Die Liebesgeschichte stand mir dann auch ein wenig zu sehr im Vordergrund, auch weil es hier viel Hin und Her gab. Nachdem sich Prinz Darren mit Ryiahs schlimmster Feindin an der Akademie Priscilla verlobt hat, sieht Ryiah keine Chance für ihre Liebe. Trotzdem kann sie ihn nicht vergessen und wendet sich Ian zu, den sie zwar mag, aber der nicht die gleichen Gefühle in ihr wecken kann, wie Darren.
Beide Jungen mochte ich sehr! Darren ist ja eher der verschlossene Typ mit dem guten Herz, das er nicht oft zeigt und der immer gut gelaunte Ian ist mehr oder weniger das genaue Gegenteil.

Trotz meiner Kritikpunkte ließ sich dieser zweite Band richtig gut lesen und hat mir insgesamt auch echt gut gefallen! Auch, weil ich Ryiah mittlerweile total gerne mag! Ihr Temperament bringt sie noch immer so manches Mal in Schwierigkeiten, aber sie kämpft immer noch für ihren großen Traum, Kriegsmagierin zu werden. Sie macht eine tolle Entwicklung durch und ich bin gespannt, wohin ihr Weg sie noch führen wird!

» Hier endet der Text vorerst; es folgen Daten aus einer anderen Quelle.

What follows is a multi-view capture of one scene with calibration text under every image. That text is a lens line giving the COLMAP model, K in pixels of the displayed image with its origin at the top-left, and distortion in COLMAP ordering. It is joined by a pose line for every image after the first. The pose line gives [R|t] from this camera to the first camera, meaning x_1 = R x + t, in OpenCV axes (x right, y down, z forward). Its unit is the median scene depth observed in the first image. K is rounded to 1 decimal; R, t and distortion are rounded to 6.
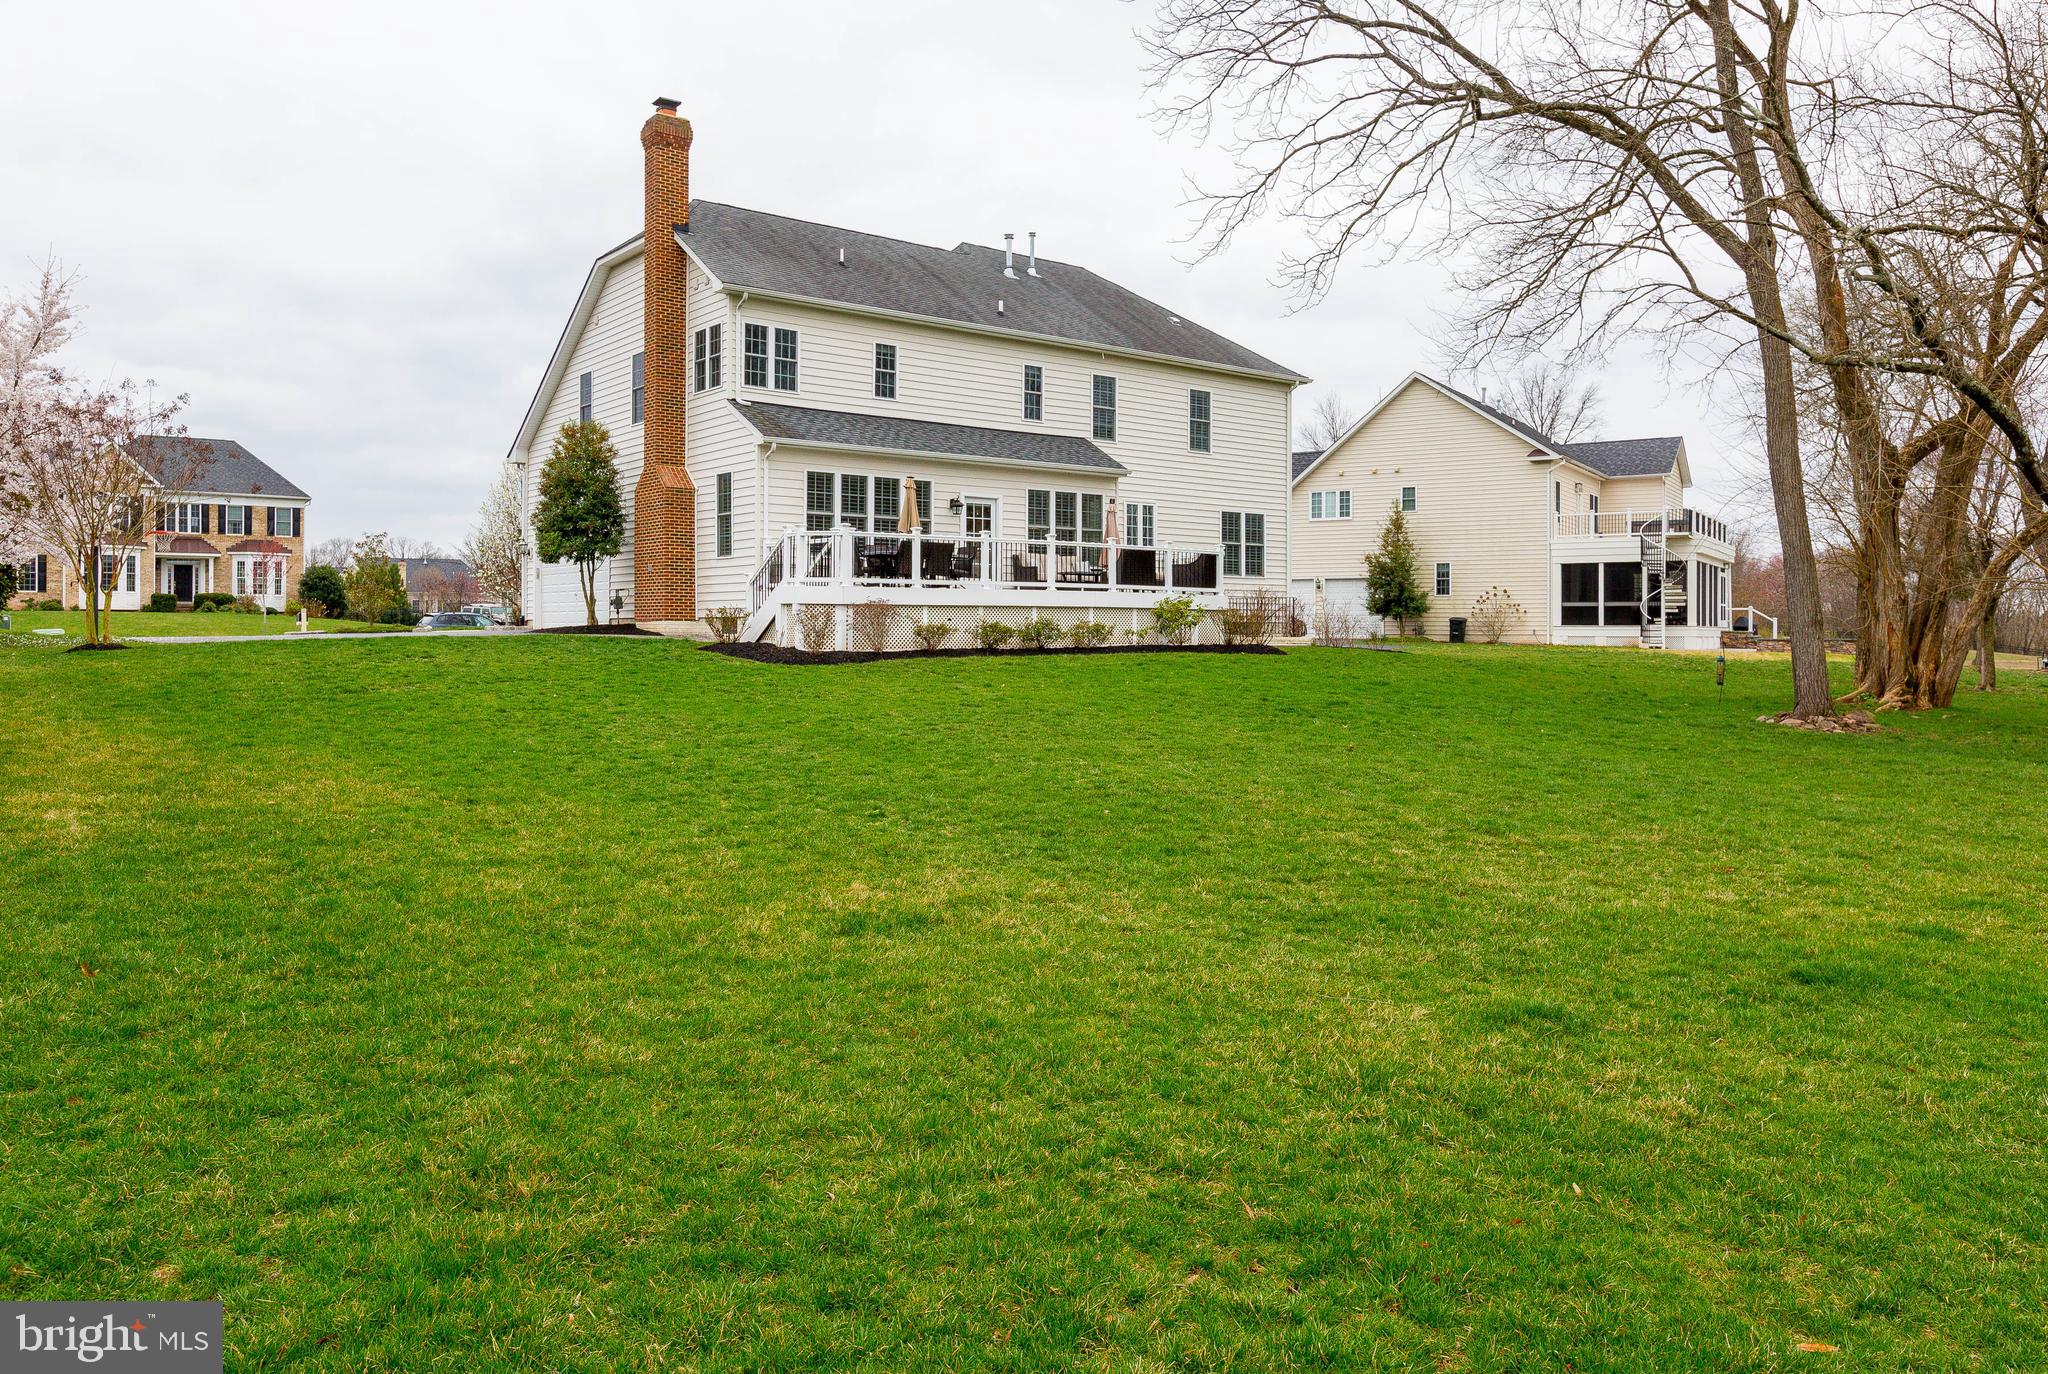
lens RADIAL K [[1382.2, 0, 1020.4], [0, 1382.2, 685.9], [0, 0, 1]] dist [0.001804, 0.001065]
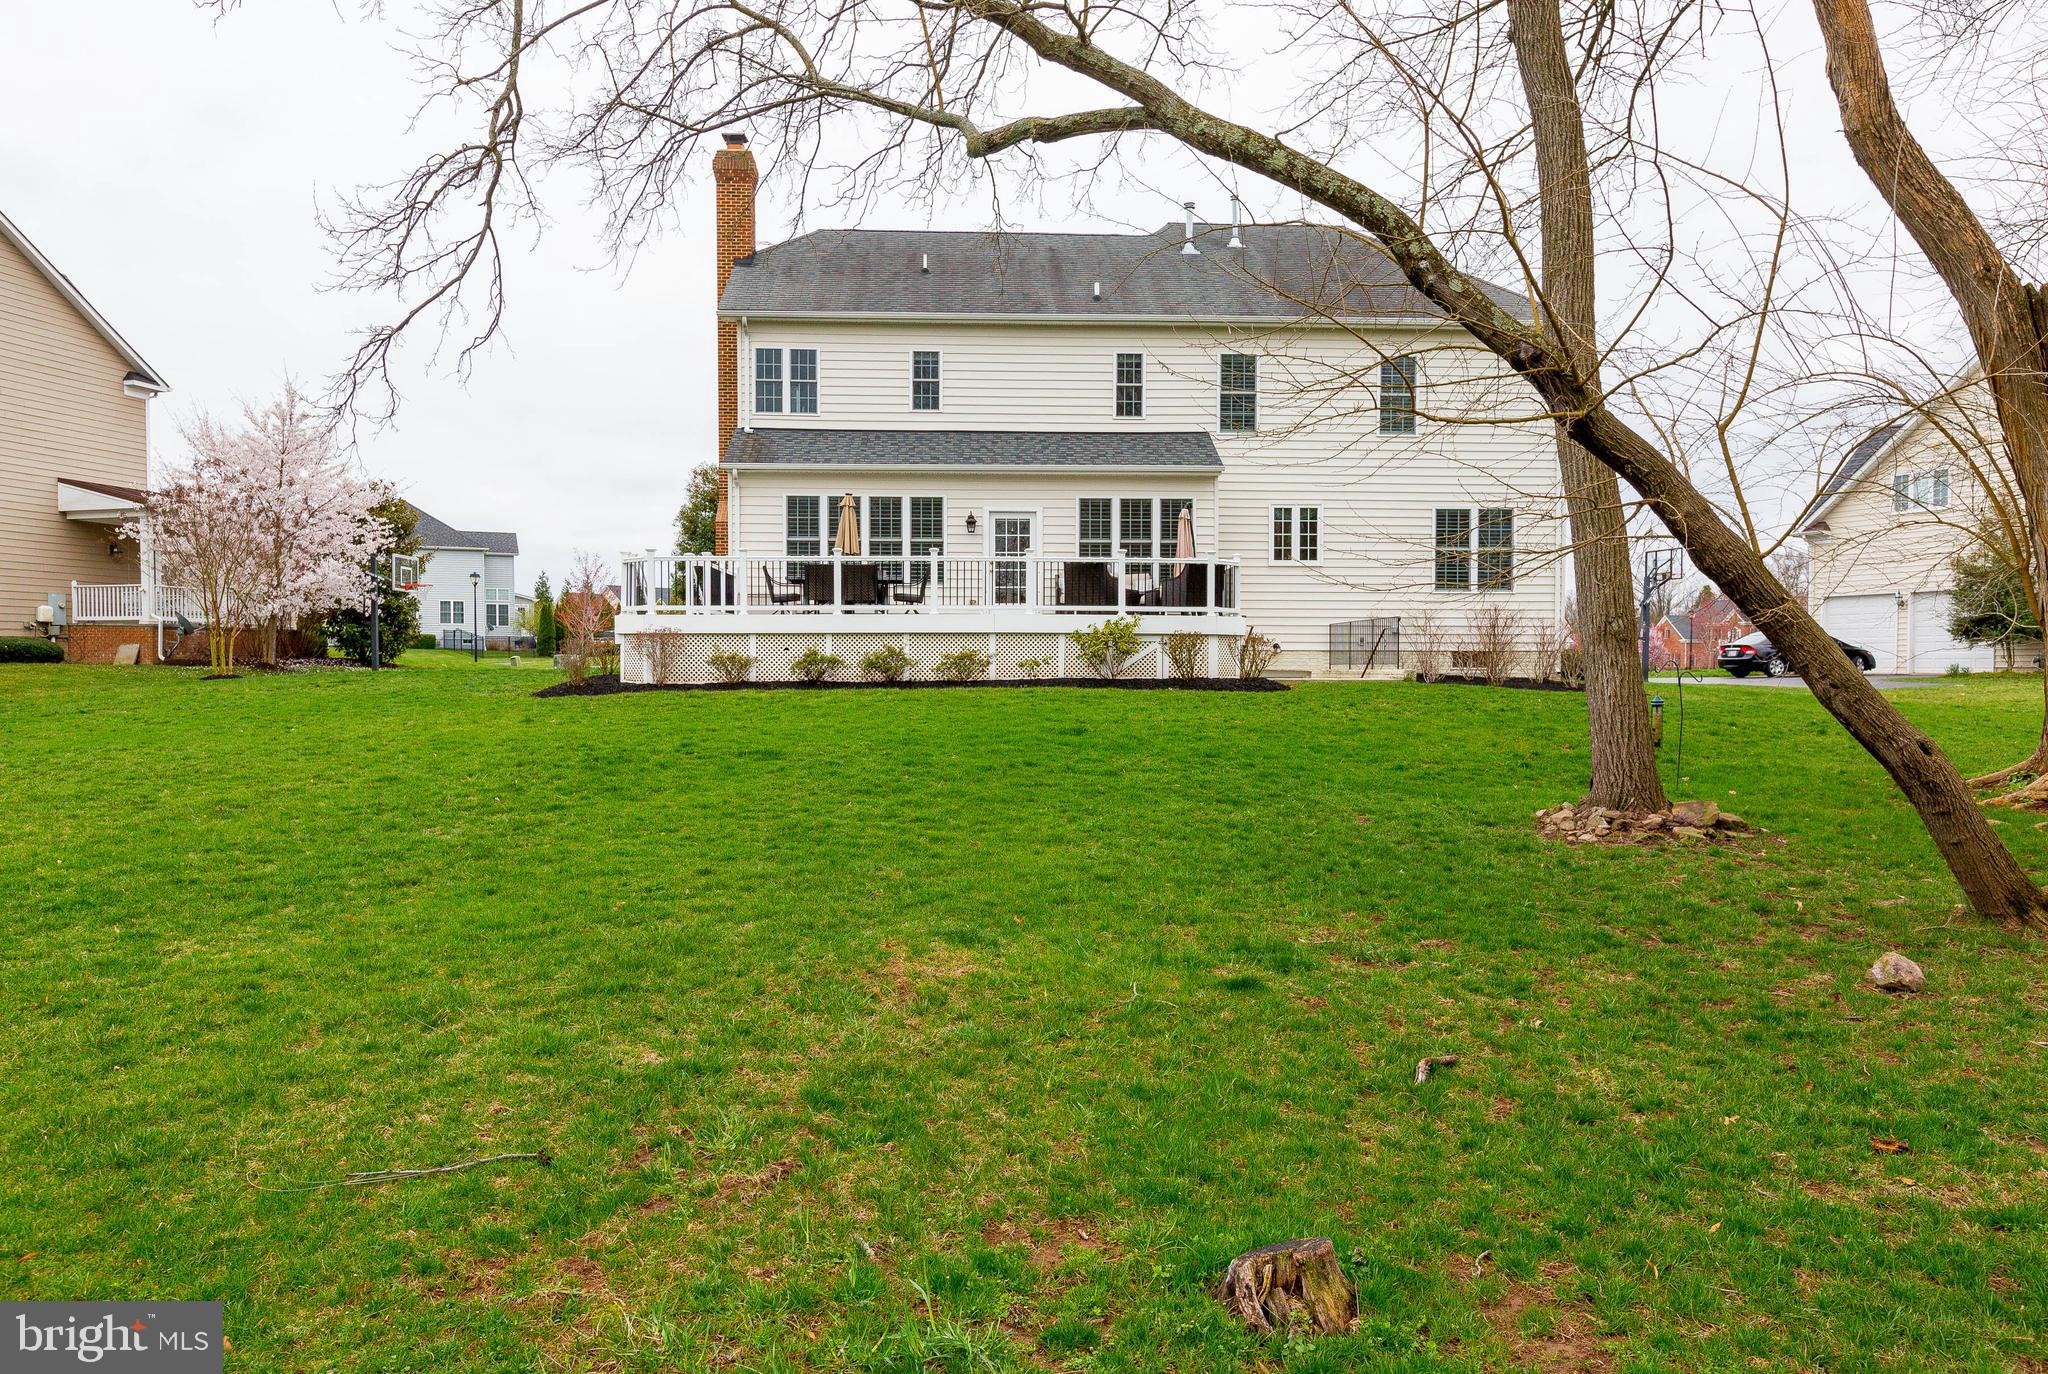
lens RADIAL K [[1324.9, 0, 1051.8], [0, 1324.9, 763.7], [0, 0, 1]] dist [0.010255, -0.001494]
pose [[0.829765, 0.037109, -0.556877, 0.456666], [-0.019659, 0.999111, 0.037286, -0.006824], [0.557766, -0.019991, 0.829757, 0.296606]]
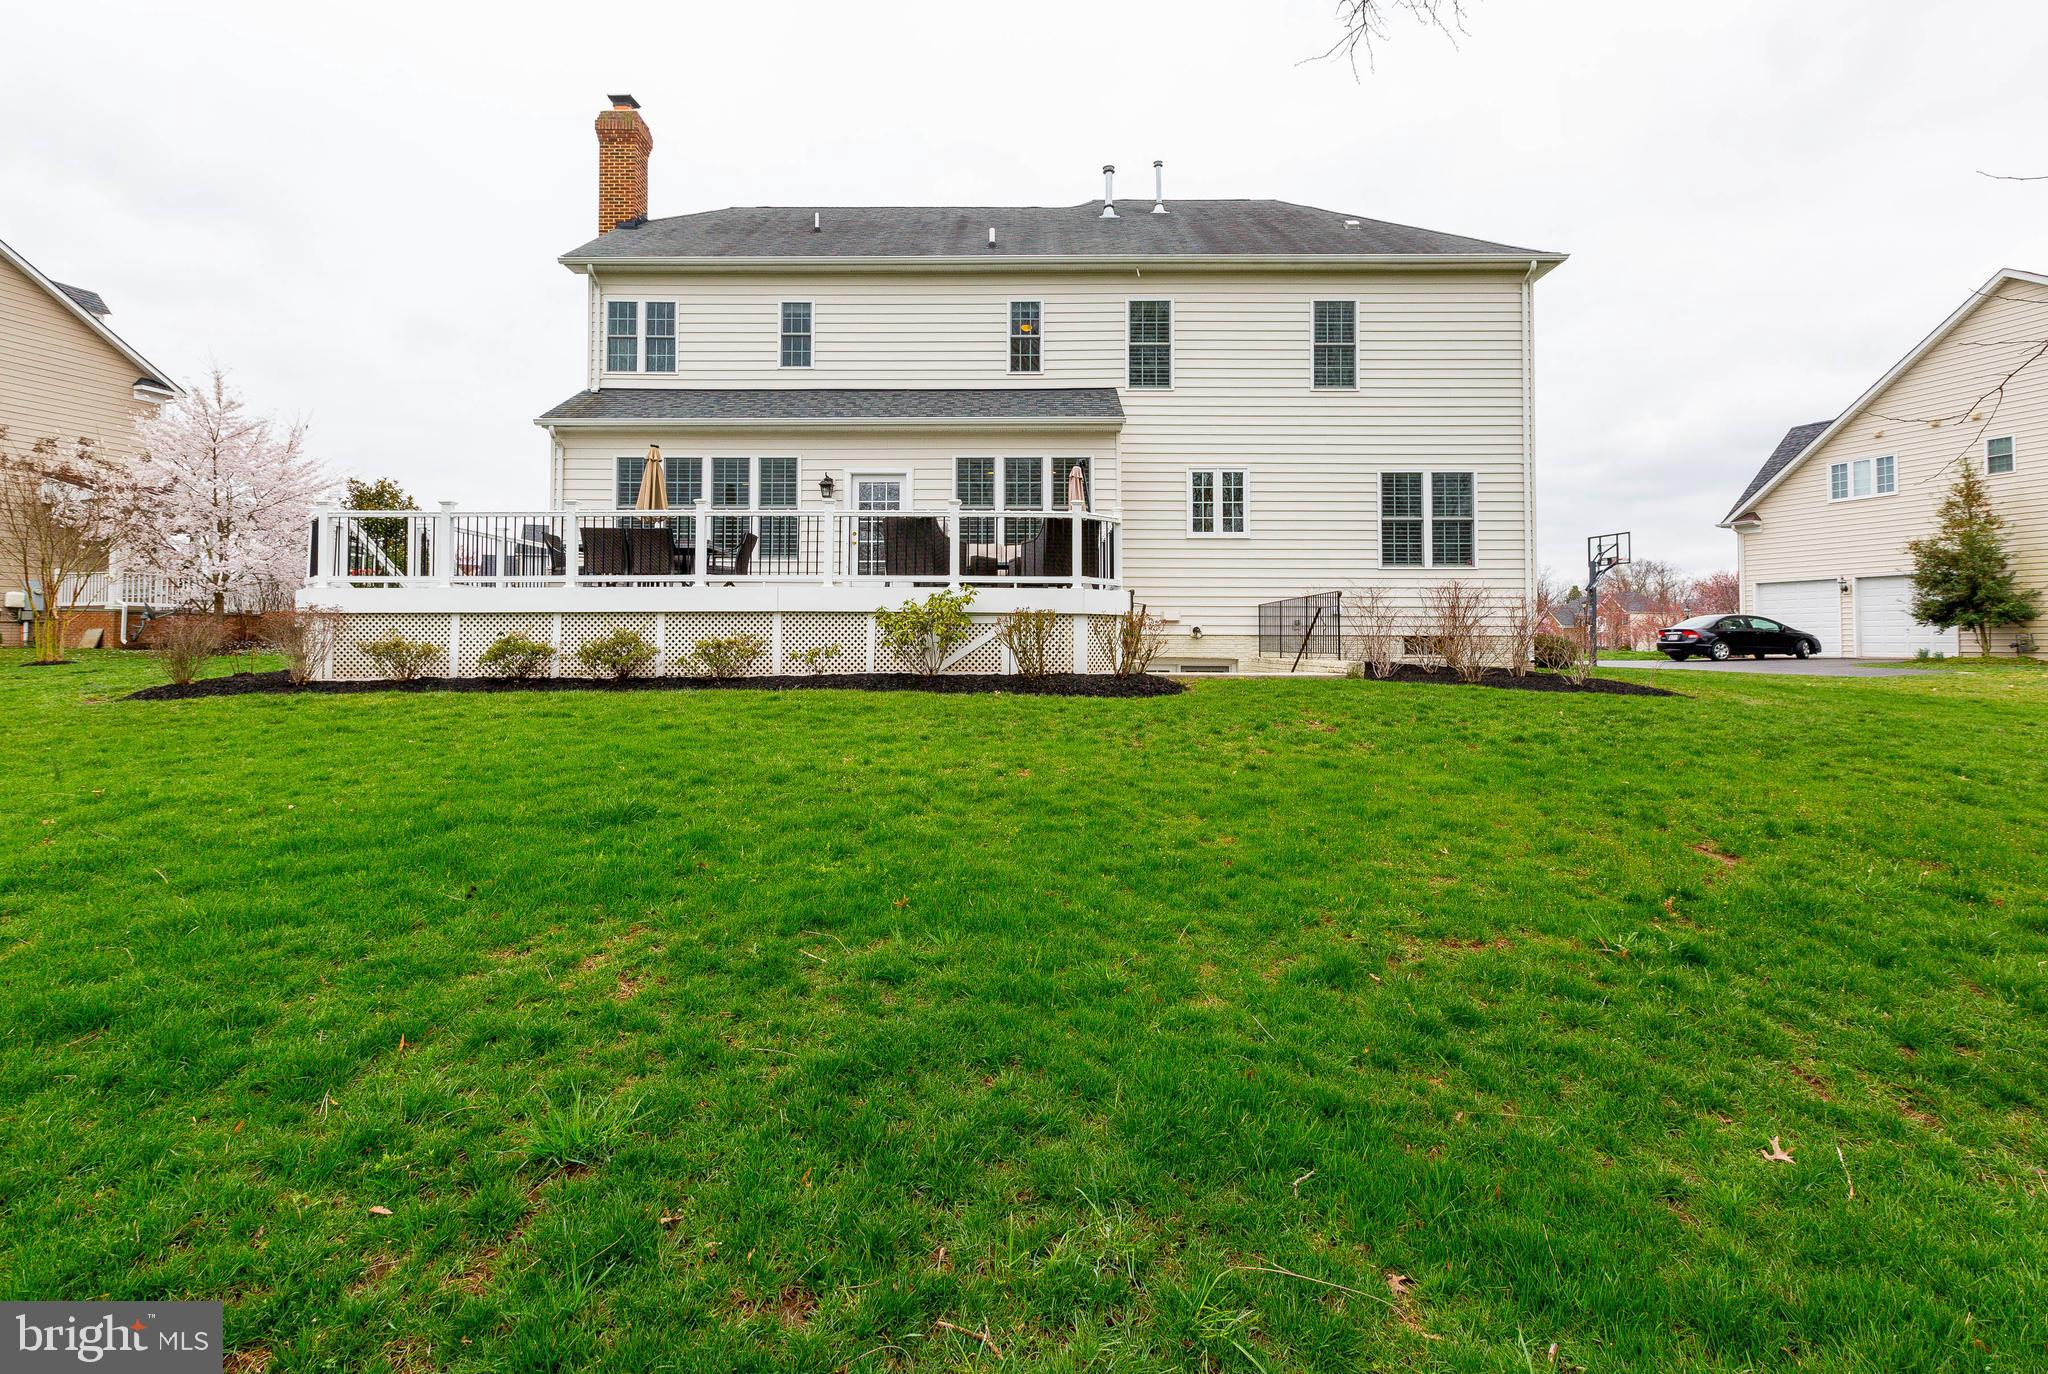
lens RADIAL K [[929.9, 0, 1035.4], [0, 929.9, 643.5], [0, 0, 1]] dist [0.004479, 0.000794]
pose [[0.791260, -0.003592, -0.611470, 0.341132], [-0.023057, 0.999096, -0.035705, -0.025991], [0.611045, 0.042351, 0.790462, 0.632204]]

Die Geschichte um Ryiah hat mich echt mitreißen können und ich konnte das Buch kaum aus der Hand legen! Ich freue mich schon riesig auf den dritten Band!

Fazit:
"Die Prüfung" ist ein toller zweiter Band von Rachel E. Carters Magic Academy Reihe!
Die Liebesgeschichte stand mir etwas zu sehr im Fokus und die eigentliche Geschichte ging mir dann ein wenig zu schnell voran, aber das änderte nichts daran, dass die Geschichte um Ryiah mir wirklich viel Spaß gemacht hat und sich sehr gut lesen ließ!
Für einen mitreißenden zweiten Band vergebe ich vier Kleeblätter und freue mich schon jetzt auf den nächsten Band!